Worlds collided here just before the summer meeting of the National Association of Insurance Commissioners.
NAIC members met here at an annual seminar with representatives from the securities regulation sector.
In sessions at the seminar and in interviews with National Underwriter, experts who talked about issues that cross sector boundaries include James Wrona, a counsel at the National Association of Securities Dealers, Washington, Joseph Borg, the Alabama securities director and president of the North American Securities Administrators Association, Washington; and North Dakota Insurance Commissioner Jim Poolman.
Poolman has been talking with securities regulators about the NAIC’s new Viatical Settlements Model Act.
Wrona talked about a proposed NASD rule, Proposed Rule 2821, that would cover the sales and supervision practices used in the sale of deferred variable annuities.
The proposed rule would require a registered rep to have a reasonable basis for offering a deferred variable annuity, rather than another type of product, and the rep would have to make the consumer aware of product characteristics such as surrender periods, tax penalties, and mortality and expense fees, Wrona said.
Borg talked about the differences between the mindsets of securities regulators and insurance regulators.

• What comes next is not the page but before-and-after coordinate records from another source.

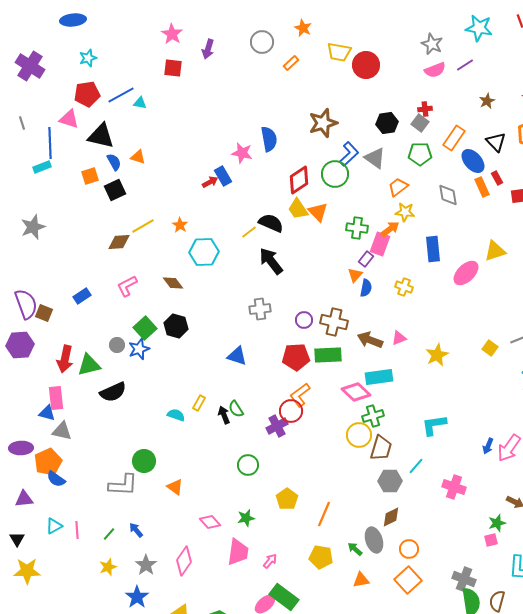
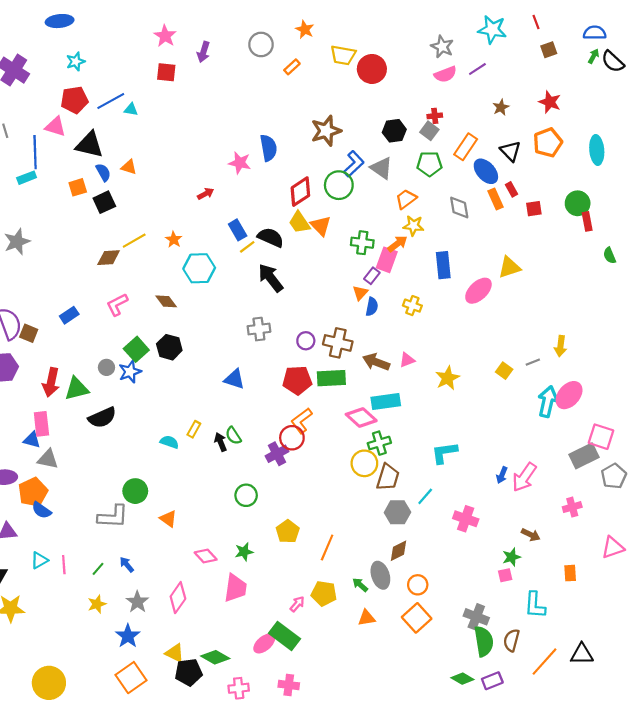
blue rectangle: (223, 176) -> (238, 230), moved
pink arrow: (270, 561) -> (297, 604), moved

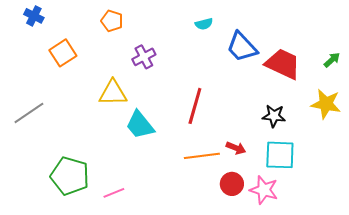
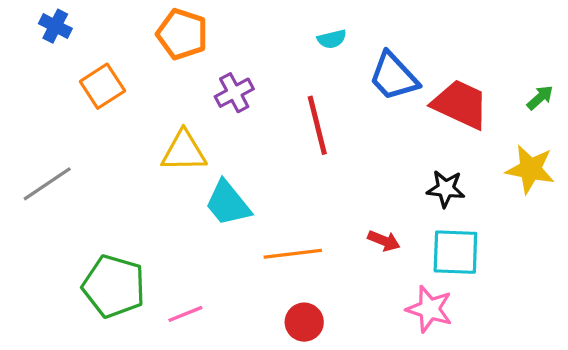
orange pentagon: (112, 21) -> (182, 34), size x1.4
red line: (195, 106) -> (317, 125), moved, turned -30
orange line: (202, 156) -> (293, 254), moved
red circle: (232, 184) -> (304, 322), moved

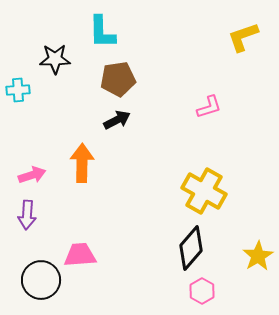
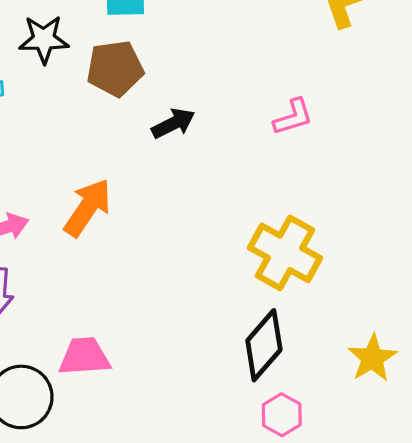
brown pentagon: (118, 79) -> (115, 68), moved
black arrow: (117, 120) -> (173, 123), moved
orange arrow: (82, 163) -> (88, 208), turned 33

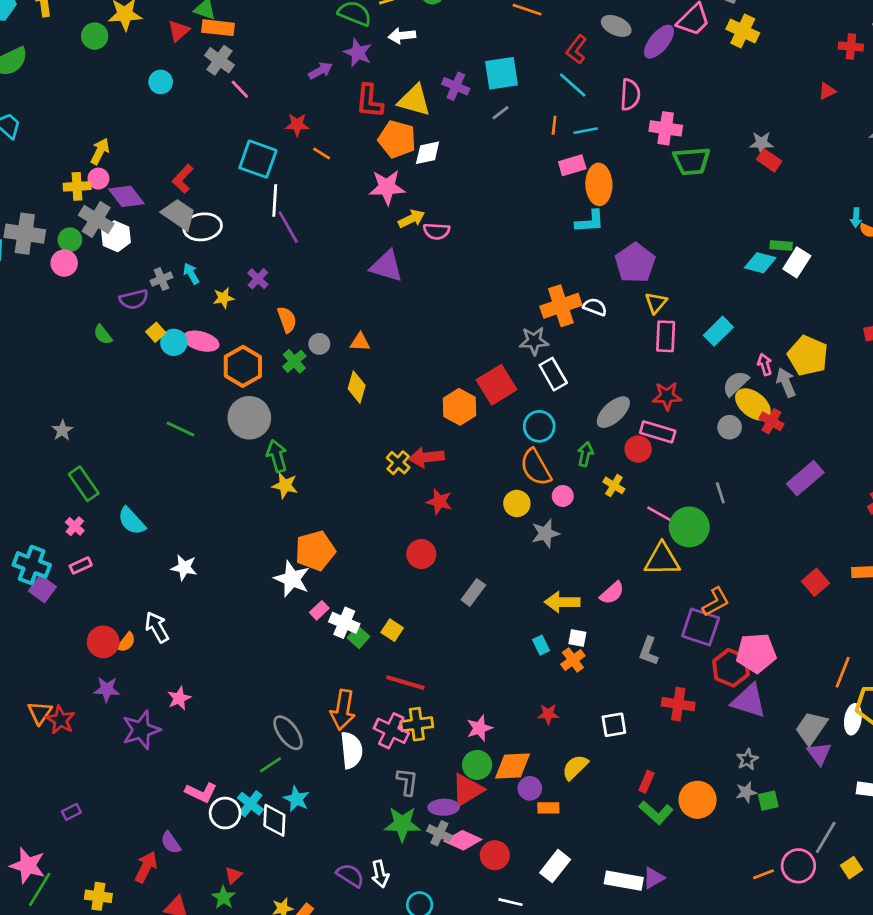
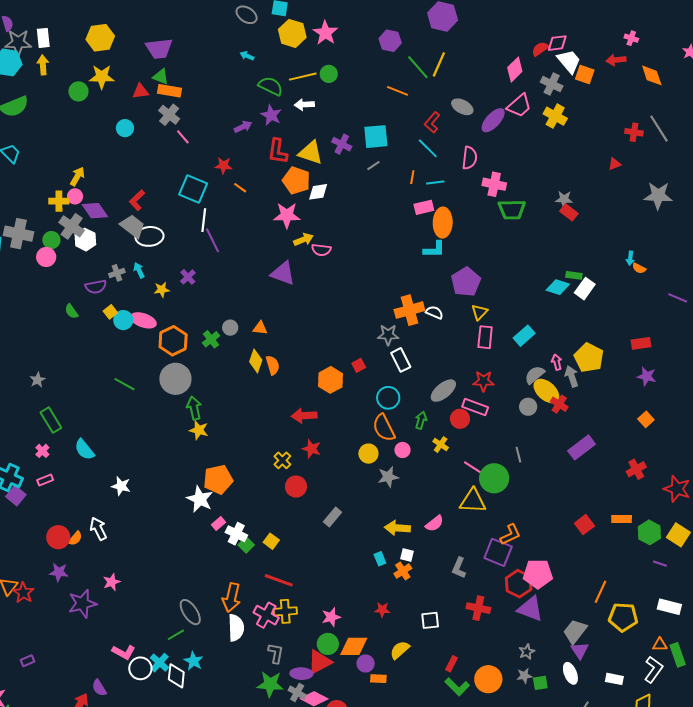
red triangle: (179, 31) -> (140, 91), turned 30
orange semicircle: (287, 320) -> (273, 365), moved
red square: (497, 385) -> (359, 365), size x0.5
yellow cross: (398, 463) -> (282, 460), moved
white ellipse: (853, 719) -> (570, 673), moved, turned -35

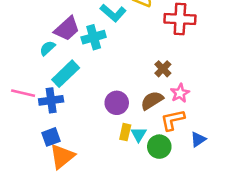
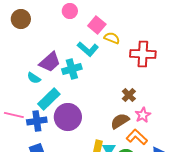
cyan semicircle: (47, 48) -> (34, 78), turned -104
purple circle: (117, 103) -> (68, 117), moved, size x1.4
orange L-shape: (173, 120) -> (137, 137), turned 55

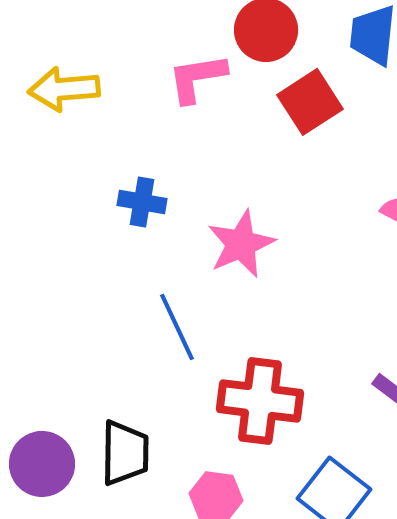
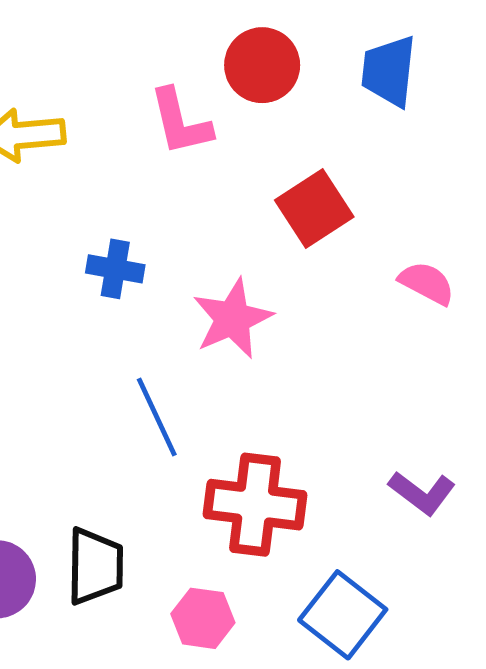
pink L-shape: (197, 78) -> (180, 122), turned -94
red square: (310, 102) -> (314, 208), moved

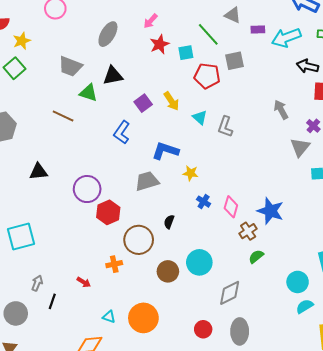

Securities regulators focus mainly on how a product is sold and whether the product is suitable for the purchasers, while insurance regulators also have to make sure that the products being filed will do what the companies say the products will do, Borg said.
Insurance regulators also have to think about the safety and soundness of the insurance company, Borg said.
CORRECTION: An earlier version of this article gave incorrect information about where some of the speakers made their statements.